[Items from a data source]
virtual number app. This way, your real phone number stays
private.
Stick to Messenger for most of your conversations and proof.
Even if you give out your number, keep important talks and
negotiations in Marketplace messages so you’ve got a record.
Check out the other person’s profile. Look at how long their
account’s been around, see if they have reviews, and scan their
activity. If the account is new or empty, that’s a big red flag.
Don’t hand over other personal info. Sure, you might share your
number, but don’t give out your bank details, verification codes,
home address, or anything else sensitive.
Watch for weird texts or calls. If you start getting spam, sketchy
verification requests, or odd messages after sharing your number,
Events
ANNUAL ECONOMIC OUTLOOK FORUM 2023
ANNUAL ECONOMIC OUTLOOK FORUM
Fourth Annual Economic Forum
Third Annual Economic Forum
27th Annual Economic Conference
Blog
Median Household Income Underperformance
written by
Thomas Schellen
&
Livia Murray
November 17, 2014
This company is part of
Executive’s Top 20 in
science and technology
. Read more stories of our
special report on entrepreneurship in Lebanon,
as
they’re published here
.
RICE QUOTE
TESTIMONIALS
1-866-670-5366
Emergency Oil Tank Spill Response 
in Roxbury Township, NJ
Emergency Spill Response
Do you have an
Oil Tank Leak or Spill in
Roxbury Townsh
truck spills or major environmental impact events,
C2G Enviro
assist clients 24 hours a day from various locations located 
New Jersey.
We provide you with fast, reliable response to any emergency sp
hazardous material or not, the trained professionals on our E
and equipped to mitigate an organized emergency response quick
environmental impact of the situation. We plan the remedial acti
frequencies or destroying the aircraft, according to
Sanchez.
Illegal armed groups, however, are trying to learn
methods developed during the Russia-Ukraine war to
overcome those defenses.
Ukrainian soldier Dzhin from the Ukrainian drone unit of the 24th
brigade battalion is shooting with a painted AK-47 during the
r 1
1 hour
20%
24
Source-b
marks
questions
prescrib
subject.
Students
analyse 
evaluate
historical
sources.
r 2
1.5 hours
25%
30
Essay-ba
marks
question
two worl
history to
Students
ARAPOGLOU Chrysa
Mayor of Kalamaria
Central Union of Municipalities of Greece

**YOUR TASK:** Reproduce the lines of the material word for word, starting at its very first line and ending at the line that contains "assist clients 24".

**ANSWER BELOW:**
virtual number app. This way, your real phone number stays
private.
Stick to Messenger for most of your conversations and proof.
Even if you give out your number, keep important talks and
negotiations in Marketplace messages so you’ve got a record.
Check out the other person’s profile. Look at how long their
account’s been around, see if they have reviews, and scan their
activity. If the account is new or empty, that’s a big red flag.
Don’t hand over other personal info. Sure, you might share your
number, but don’t give out your bank details, verification codes,
home address, or anything else sensitive.
Watch for weird texts or calls. If you start getting spam, sketchy
verification requests, or odd messages after sharing your number,
Events
ANNUAL ECONOMIC OUTLOOK FORUM 2023
ANNUAL ECONOMIC OUTLOOK FORUM
Fourth Annual Economic Forum
Third Annual Economic Forum
27th Annual Economic Conference
Blog
Median Household Income Underperformance
written by
Thomas Schellen
&
Livia Murray
November 17, 2014
This company is part of
Executive’s Top 20 in
science and technology
. Read more stories of our
special report on entrepreneurship in Lebanon,
as
they’re published here
.
RICE QUOTE
TESTIMONIALS
1-866-670-5366
Emergency Oil Tank Spill Response 
in Roxbury Township, NJ
Emergency Spill Response
Do you have an
Oil Tank Leak or Spill in
Roxbury Townsh
truck spills or major environmental impact events,
C2G Enviro
assist clients 24 hours a day from various locations located 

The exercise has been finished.